** Start TEXT EXTRACT **

Essential Question: How would you change the rubric for the final project to better reflect what is important in games?
Looking at the rubric and what I have been reading about gaming, I don’t think I would change anything. My current concept of gamification is trying to use games to engage your students. I use games such as Kahoot or Geography learning games. I don’t use any other games in my class and am still learning how to incorporate more games into my class. I am still not quite sure how my final project is going to be. I wanted to do something with Alaska since I am doing a unit on this. For the rubric, I am still not quite sure how I make a game, but looking at some research, I see the rubric we have is a good one.
For the rubric for Engaging and Motivating number 4, Matera (2015) says, “Game systems, on the other hand, incorporate choice and motivational mechanics, such as questing, gaining access, and preserving the open-ended process by giving agency over to the player. When we follow suit and structure these elements into our content, student motivation and knowledge acquisition increase.” By giving students control over the game they will feel connected and will experience “flow.”
According to Matera (2015), “Flow is a state of heightened focus and immersion one experiences while participating in activities such as art, play, and work. It is where the magic of happiness and optimal performance meet. He defines flow as the creative moment when a person is completely involved in an activity.”
Content is the curriculum and required standards and would fall under number 1 on the rubric. It states this purpose clearly and correlates with multiple learning objectives and standards pertaining to course work. Choice, in the open-ended game model, is an invitation for students to explore unique, individual paths to content acquisition. Challenges are raised by the unknown twists and turns that keep the learner engaged throughout the unit (Matera, 2015).
Bartle’s theory, which was specifically designed for MMOs, or Massive Multiplayer Online games, and offers insights into gamers’ likes, dislikes, and motivations, would fall under skill scaffolding and mastery on number 6. By knowing your students and what they like and dislike, teachers can appropriately scaffold the game. Matera (2015) talks about achievement, and this category is about mastery—giving the player the opportunity to learn and practice a skill.
Every student needs feedback when working with new learning tools. Number 7 on the rubric is on encouragement and feedback. Matera (2015) said, “Our students need constructive feedback; they also need for us to hold up examples of excellence. Using status as a game mechanic reflects what happens in real life by providing a model of what is truly great and inspiring students toward action.”
Number two on the rubric talks about narrative context and storytelling. Matera, (2015) said, “Immersion is all about storytelling and designing a world that students can relate to and that allows them to explore, grow, and create.”
Cooperation includes traits like coordination, coalition building, and grouping or banding together. This would fall under number 5 which looks at students’ ability to interact with others and the game. Competition allows for players to interact with one another (Matera, 2015).
According to Landers and Callan (2011) (quoted in Wood and Reiners, 2012), “Gamification is not a game for learning purposes, but application of the motivational properties of games . . . [Gamification] layers them on top of other learning activities, integrating the human desire to communicate and share accomplishment with goal-setting to direct the attention of learners and motivate them to action”.
Millar (2013), referring to Deterding et al. (2011), recalls the “first documented use of the term “gamification” was in 2008 and was defined simply as using game design elements in non-game contexts. Since 2008, gamification as a concept has been broadened and defined by others.” In other words, gamification uses game-thinking skills and mechanics to solve problems.

** End TEXT EXTRACT **
** Start PROVIDED DATA **

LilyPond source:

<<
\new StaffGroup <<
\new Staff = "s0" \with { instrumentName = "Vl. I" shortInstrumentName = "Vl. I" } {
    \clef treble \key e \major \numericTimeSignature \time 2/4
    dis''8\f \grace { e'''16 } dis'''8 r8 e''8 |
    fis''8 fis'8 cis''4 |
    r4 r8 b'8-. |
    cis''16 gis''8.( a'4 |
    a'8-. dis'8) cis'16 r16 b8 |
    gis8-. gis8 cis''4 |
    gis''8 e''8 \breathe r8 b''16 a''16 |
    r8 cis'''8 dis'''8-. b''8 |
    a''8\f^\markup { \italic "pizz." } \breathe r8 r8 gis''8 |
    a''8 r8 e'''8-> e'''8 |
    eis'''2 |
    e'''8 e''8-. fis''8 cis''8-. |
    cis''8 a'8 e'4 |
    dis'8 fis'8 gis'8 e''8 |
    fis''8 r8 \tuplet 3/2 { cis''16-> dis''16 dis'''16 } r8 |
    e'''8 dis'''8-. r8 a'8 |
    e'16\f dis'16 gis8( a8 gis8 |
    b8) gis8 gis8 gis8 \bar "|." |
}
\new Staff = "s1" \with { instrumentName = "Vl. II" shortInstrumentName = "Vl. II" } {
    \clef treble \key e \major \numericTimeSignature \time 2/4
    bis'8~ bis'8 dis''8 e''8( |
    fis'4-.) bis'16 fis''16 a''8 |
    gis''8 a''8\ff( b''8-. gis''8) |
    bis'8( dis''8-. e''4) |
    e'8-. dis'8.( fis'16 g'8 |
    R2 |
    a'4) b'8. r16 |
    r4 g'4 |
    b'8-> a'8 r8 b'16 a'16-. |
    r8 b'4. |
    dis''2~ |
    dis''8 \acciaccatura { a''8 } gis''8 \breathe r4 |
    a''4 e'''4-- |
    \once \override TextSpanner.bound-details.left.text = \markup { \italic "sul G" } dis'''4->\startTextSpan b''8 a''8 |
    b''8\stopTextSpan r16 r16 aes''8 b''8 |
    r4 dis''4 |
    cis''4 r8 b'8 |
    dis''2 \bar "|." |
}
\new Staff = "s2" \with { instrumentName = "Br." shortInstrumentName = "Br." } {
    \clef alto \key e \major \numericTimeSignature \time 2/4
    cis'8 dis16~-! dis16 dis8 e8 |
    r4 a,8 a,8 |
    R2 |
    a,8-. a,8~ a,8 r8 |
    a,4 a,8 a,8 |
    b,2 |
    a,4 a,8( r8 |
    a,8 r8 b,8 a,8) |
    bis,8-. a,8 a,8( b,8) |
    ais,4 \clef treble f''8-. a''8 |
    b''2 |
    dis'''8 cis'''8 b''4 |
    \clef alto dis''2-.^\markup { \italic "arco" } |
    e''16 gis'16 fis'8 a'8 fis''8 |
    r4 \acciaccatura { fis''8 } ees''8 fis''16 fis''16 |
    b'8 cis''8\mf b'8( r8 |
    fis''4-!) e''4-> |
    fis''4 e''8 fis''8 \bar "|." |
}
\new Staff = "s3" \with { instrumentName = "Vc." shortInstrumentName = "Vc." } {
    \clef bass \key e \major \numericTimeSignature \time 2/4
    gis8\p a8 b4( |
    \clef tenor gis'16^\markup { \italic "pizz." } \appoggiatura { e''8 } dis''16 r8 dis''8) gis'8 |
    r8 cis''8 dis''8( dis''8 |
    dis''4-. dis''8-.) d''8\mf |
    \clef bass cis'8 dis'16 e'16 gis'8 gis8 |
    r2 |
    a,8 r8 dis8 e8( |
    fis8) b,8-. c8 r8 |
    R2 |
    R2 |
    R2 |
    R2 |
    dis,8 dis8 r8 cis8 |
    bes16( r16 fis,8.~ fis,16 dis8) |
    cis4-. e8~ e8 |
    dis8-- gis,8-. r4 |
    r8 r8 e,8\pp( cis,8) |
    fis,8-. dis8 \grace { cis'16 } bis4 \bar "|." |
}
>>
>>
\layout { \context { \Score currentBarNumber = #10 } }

** End PROVIDED DATA **

## DIRECTIVES
[1] In the gamification post, what year does Millar give for the first documented use of the term "gamification"?
[2] Pick up the gamification post after its final sentence and keep writing.

## OUTPUTS
[1] 2008.

[2]
According to (Kapp, 2012) as cited in (Miller, 2013), “gamification is using game-based mechanics, aesthetics, and game thinking to engage people, motivate action, promote learning and solve problems.” This would go with number 3 on our rubric: well organized, risk oriented and problem solving.
Benefits of Gamification are known to be physiological, according to (McGonigal, 2011, cited in Miller, 2013). Scientists have measured the increased release of the chemicals norepinephrine, epinephrine, and dopamine in the brain that not only bring on “good feelings,” but make us more receptive to learning (Gutierrez, 2012, cited in Miller, 2013).
“A survey done in Ireland, Online Gaming and Youth Cultural Perceptions by Killian Forde and Catherine Kenny, suggests that kids who play multi-player games online “are more likely to have a positive attitude toward people from another country: 62 percent of online gamers hold a favorable view of people from different cultures compared to 50 percent of non-gamers.”(Shapiro, 2014). This would relate to number 5 on the rubric having to do with students interacting with one another.
Looking at the rubric, I see that all the parts that I found some research on are listed. The only one that I didn’t find anything on was the last piece which is on Utility. I think I would leave the rubric as it is. I hope as I read some other blogs that they have found some reference on utilities.
Guiterrez, K. (2012). The 5 Decisive Components of Outstanding Learning Games. SHIFT eLearning Blog. Retrieved November 12, 2012, from http:// info.shiftelearning.com/blog/bid/234495/The-5- Decisive-Components-of-Outstanding-Learning- Games
Kapp, K. M. (2012). The gamification of learning and instruction: game-based methods and strategies for training and education. San Francisco, CA: Pfeiff
Matera, M. (2015). Explore like a pirate: Engage, enrich, and elevate your learners with gamification and game-inspired course design. Dave Burgess Consulting, Inc. Kindle Edition.
McGonigal, J. (2011). Reality is broken: why games make us better and how they can change the world. New York: Penguin Press.
Miller, C. (2013). The gamification of education. Developments in Business Simulation and Experiential Learning, 40.
Shapiro, J. (2014). Benefits of Gaming: What Research Shows. Retrieved November 09, 2016, from https://ww2.kqed.org/mindshift/2014/06/13/benefits-of-gaming-what-research-shows/education: Extending active learning.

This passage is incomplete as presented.